De l’art délicat de ne pas se tirer une balle dans le pied ou l’application du régime de responsabilité de l’éditeur à un service d’achat de mots clés
A l’occasion de la publication d’un article portant sur sa vie sentimentale, un acteur français a assigné la société éditrice du magazine ayant publié cet article ainsi que la société Google en raison des liens commerciaux établis depuis le moteur de recherche Google vers ledit article.
Le moteur de recherche contestant dans son principe avoir engagé sa responsabilité du fait de l’existence de ces liens commerciaux et sollicitant le bénéfice du régime exonératoire de responsabilité applicable aux hébergeurs, le Tribunal de grande instance de Paris propose une solution fondée sur les motifs des décisions de la CJUE et notamment de l’arrêt du 23 mars 2010 (Netcom Mars 2010, CJUE, 23 mars 2010, aff. C-236/08 à C-238/08) tout en procédant à une analyse des documents émanant du moteur de recherche quant au fonctionnement de son système d’achats de mots clés.
Préalablement à l’exposé de ses motifs, le Tribunal rappelle que les arrêts de la CJUE rendus sur questions préjudicielles n’ont qu’une autorité relative de la chose jugée, relevant toutefois que, dans l’intérêt d’une bonne justice et du respect du droit dans l’interprétation et l’application des traités, les juridictions nationales sont tenues de se conformer aux décisions de cette juridiction.
Le Tribunal se réfère aux motifs des décisions de la CJUE considérant que le régime exonératoire applicable à l’hébergeur, suppose que l’activité du prestataire soitt neutre en ce que son comportement est « purement technique, automatique et passif » impliquant que ledit prestataire « n’a pas la connaissance ou le contrôle des informations transmises ou stockées ».
Le « programme de publicité en ligne de Google » est décrit par le Tribunal comme proposant, moyennant rémunération, de faire apparaître un message publicitaire déterminé dans un positionnement plus favorable que celui qui serait obtenu sans recourir à ce service, par un simple référencement automatisé, à partir d’une requête arbitraire effectuée par un internaute. Cette intervention sur l’ordre d’apparition des annonces caractérise déjà, pour le Tribunal, un rôle actif, ce rôle étant également particulièrement important puisqu’il permet à un annonceur de figurer en première page des résultats plutôt que d’être relégué à une page de résultats ultérieure.
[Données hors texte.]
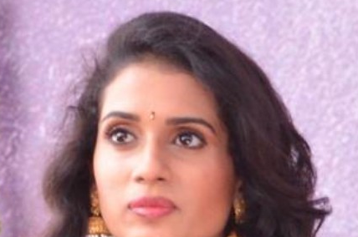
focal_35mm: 460
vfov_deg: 3.0
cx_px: 146
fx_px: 4568
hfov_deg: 4.5
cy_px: 370
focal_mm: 58
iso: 1250
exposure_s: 1/125
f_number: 6.3
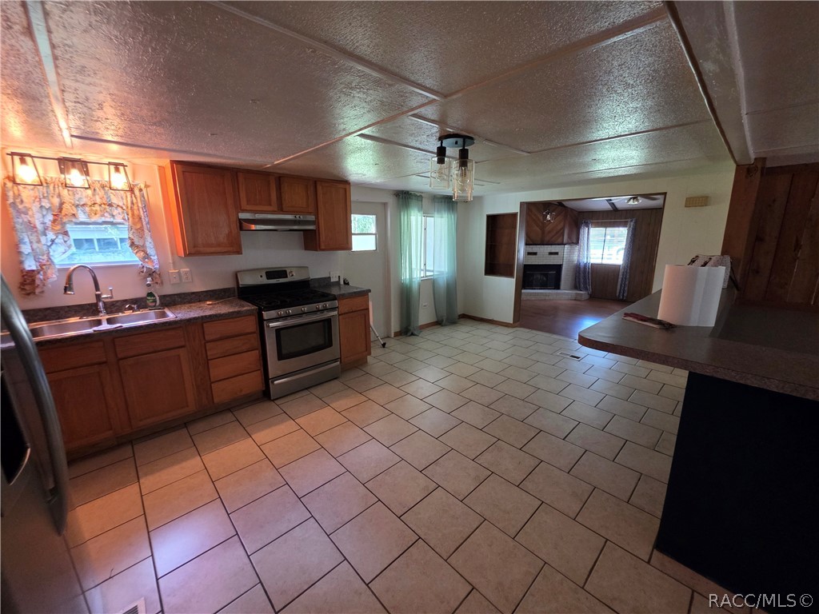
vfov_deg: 89.9
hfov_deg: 106.2
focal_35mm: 13
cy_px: 307
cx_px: 410
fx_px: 308
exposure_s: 1/60
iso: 320
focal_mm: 2.2
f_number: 1.9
Cette définition présage de l’appréciation du rôle éditorial du moteur de recherches à laquelle le Tribunal va également procéder à partir des documents émanant du prestataire lui-même. L’analyse des conditions générales des services de publicité conduit le Tribunal à relever que « les messages publicitaires […] sont envoyés par les annonceurs quelques jours avant la date de diffusion de ces messages » ce qui, selon le Tribunal, « implique la connaissance par Google, avant le début de la diffusion du message publicitaire, de son contenu ». Le positionnement des publicités, la possibilité d’apporter des modifications ou des suggestions de corrections à tout mot clé sélectionné par l’annonceur ou encore de rejeter ou de retirer toute publicité à sa seule discrétion, caractérisent également une connaissance du message publicitaire par le prestataire (ou encore la faculté de le connaitre) et la possibilité de le contrôler.
Le Tribunal poursuit son analyse au regard des FAQ. Se référant à des règles éditoriales et des consignes de rédaction et non pas à des renseignements d’ordre général, leur nature contractuelle est consacrée car impliquant le respect par les annonceurs des obligations nées de ces règles éditoriales et consignes de rédaction.
De l’ensemble de ces éléments, le Tribunal déduit que compte tenu de la connaissance avérée par le responsable du service du contenu des messages et mots clé, comme de la maîtrise éditoriale qui lui est contractuellement réservée, la qualification d’hébergeur et le bénéfice des dérogations de responsabilité y afférentes doit être écartée.
L’atteinte étant caractérisée, le Tribunal a prononcé la condamnation in solidum du service d’une part et de l’éditeur du magazine ayant publié l’article d’autre part.
Cette décision s’inscrit dans la lignée de celle qui avait retenu en première instance et sous l’angle strict de l’analyse du rôle et des choix éditoriaux, la qualité d’éditeur d’un portail Internet sur la base de l’analyse des conditions générales d’utilisation de ce portail et du constat de la mention d’un directeur de la publication dans ces conditions d’utilisation, sans distinction entre les services proposés par ce portail, ce que la Cour d’appel avait réformé (Netcom Juillet 2010, CA Paris Pôle 1, ch.3, 29 juin 2010).
Elle incite une nouvelle fois à bien distinguer les conditions générales selon la qualité du prestataire et à distinguer ces conditions contractuelles des recommandations ou avis généraux.
La Cour aura également probablement l’occasion de se prononcer sur la décision commentée et d’affiner la qualification du rôle actif du prestataire.